Published: Dec. 1, 2010 By

ken caughey

When Kenneth Caughey (Law’55) was born on the University of Colorado at Boulder campus, it started a relationship that lasted 85 years.

He was born April 8, 1925, in CU’s hospital, then located in Boulder. He spent his first year sleeping in a dresser drawer at the Sigma Chi house where his father was manager while working as a CU engineering instructor.

But his most enduring connection began years later when he returned from the Marine Corps to attend CU’s law school. It was then he was invited on a blind date with a CU undergraduate described only as “the president’s daughter.”

For awhile he thought he was going out with Margaret Truman.

But at that memorable picnic on Flagstaff Mountain, his date turned out to be Judith Stearns (DistSt’50), the third of CU President Robert L. Stearns’ four daughters. She was living in the President’s House, now known as Koenig Alumni Center.

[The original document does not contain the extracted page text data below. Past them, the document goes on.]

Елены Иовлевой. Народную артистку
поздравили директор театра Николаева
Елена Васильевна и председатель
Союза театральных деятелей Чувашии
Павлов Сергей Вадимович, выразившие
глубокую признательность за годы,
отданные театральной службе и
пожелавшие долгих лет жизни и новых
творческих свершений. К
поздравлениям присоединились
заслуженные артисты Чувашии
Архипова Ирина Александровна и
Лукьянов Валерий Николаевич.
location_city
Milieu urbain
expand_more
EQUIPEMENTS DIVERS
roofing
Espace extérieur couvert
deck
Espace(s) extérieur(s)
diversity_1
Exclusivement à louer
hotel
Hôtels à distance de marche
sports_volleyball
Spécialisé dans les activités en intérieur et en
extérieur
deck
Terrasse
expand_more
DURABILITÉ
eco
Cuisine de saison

When he went inside to pick her up for a date early on in their relationship, he was surprised to be introduced to Columbia University President Dwight Eisenhower and General Lauris Norstad. They were meeting with Stearns to establish the curriculum for the new U.S. Air Force Academy.

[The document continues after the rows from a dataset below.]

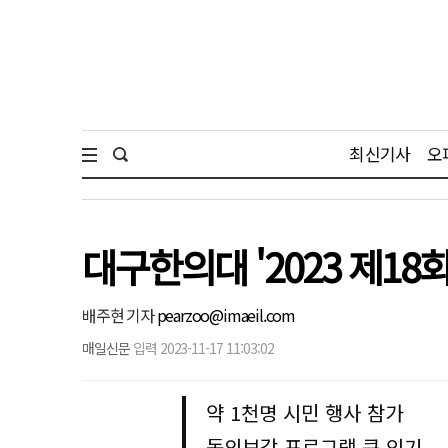
최신기사
오
대구한의대 '2023 제18
배주현 기자
pearzoo@imaeil.com
매일신문
입력 2023-11-17 11:03:02
약 1천명 시민 행사 참가
동의보감 프로그램 큰 인기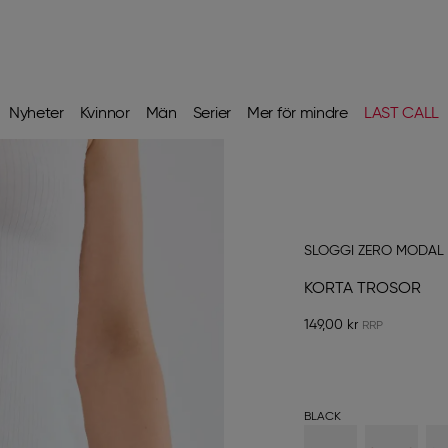
Nyheter
Kvinnor
Män
Serier
Mer för mindre
LAST CALL
SLOGGI ZERO MODAL 
KORTA TROSOR
149,00 kr
BLACK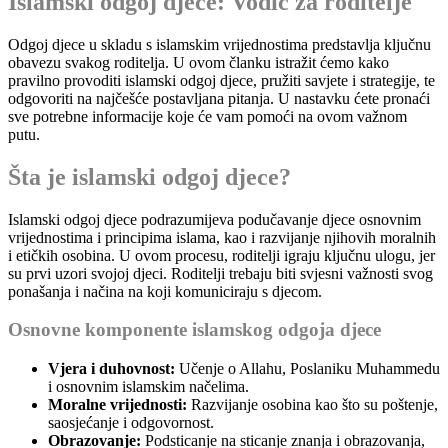
Islamski odgoj djece: Vodič za roditelje
Odgoj djece u skladu s islamskim vrijednostima predstavlja ključnu
obavezu svakog roditelja. U ovom članku istražit ćemo kako
pravilno provoditi islamski odgoj djece, pružiti savjete i strategije, te
odgovoriti na najčešće postavljana pitanja. U nastavku ćete pronaći
sve potrebne informacije koje će vam pomoći na ovom važnom
putu.
Šta je islamski odgoj djece?
Islamski odgoj djece podrazumijeva podučavanje djece osnovnim
vrijednostima i principima islama, kao i razvijanje njihovih moralnih
i etičkih osobina. U ovom procesu, roditelji igraju ključnu ulogu, jer
su prvi uzori svojoj djeci. Roditelji trebaju biti svjesni važnosti svog
ponašanja i načina na koji komuniciraju s djecom.
Osnovne komponente islamskog odgoja djece
Vjera i duhovnost:
Učenje o Allahu, Poslaniku Muhammedu
i osnovnim islamskim načelima.
Moralne vrijednosti:
Razvijanje osobina kao što su poštenje,
saosjećanje i odgovornost.
Obrazovanje:
Podsticanje na sticanje znanja i obrazovanja,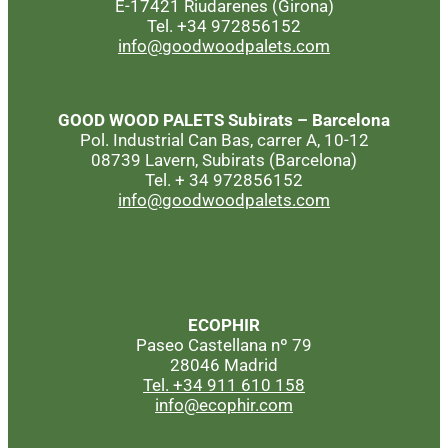
E-17421 Riudarenes (Girona)
Tel. +34 972856152
info@goodwoodpalets.com
GOOD WOOD PALETS
Subirats – Barcelona
Pol. Industrial Can Bas, carrer A, 10-12
08739 Lavern, Subirats (Barcelona)
Tel. + 34 972856152
info@goodwoodpalets.com
ECOPHIR
Paseo Castellana nº 79
28046 Madrid
Tel. +34 911 610 158
info@ecophir.com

Ken and Judy married in Denver in 1953. By all accounts, he was lucky to have made it to his wedding day.

After growing up in Aurora, Ill., he joined the Marine Corps right after high school.  In 1945, in the days just after World War II, he was stationed in China where he contracted tuberculosis. He wasn’t expected to survive and spent the next three years in hospitals.

By the time he came back to Boulder to attend law school he had use of only one lung and took mandatory naps every afternoon. But he continued to improve and fathered the first of his three sons before earning his law degree.

After graduating he joined the Colorado National Bank (now U.S. Bank) in Denver where he headed the trust department for 17 years and later served on the board of directors. He was long active in Denver civic life, including service as president of the Denver Rotary Club and as an early board member of Craig Hospital and the Webb-Waring Institute. In 1998 he received the law school’s Executive in Industry Alumni Award. He died in Denver on July 26.

He loved connecting with other people and enjoyed telling humorous stories to his many friends, old and new, young and old, throughout his long life. And he was pleased that when the Alumni Association held icebreaker contests at gatherings to see who had the most connections to CU, he often won.

Peter Caughey is the son of Kenneth Caughey (Law’55) and the senior editor in the CU-Boulder office of media relations and news services.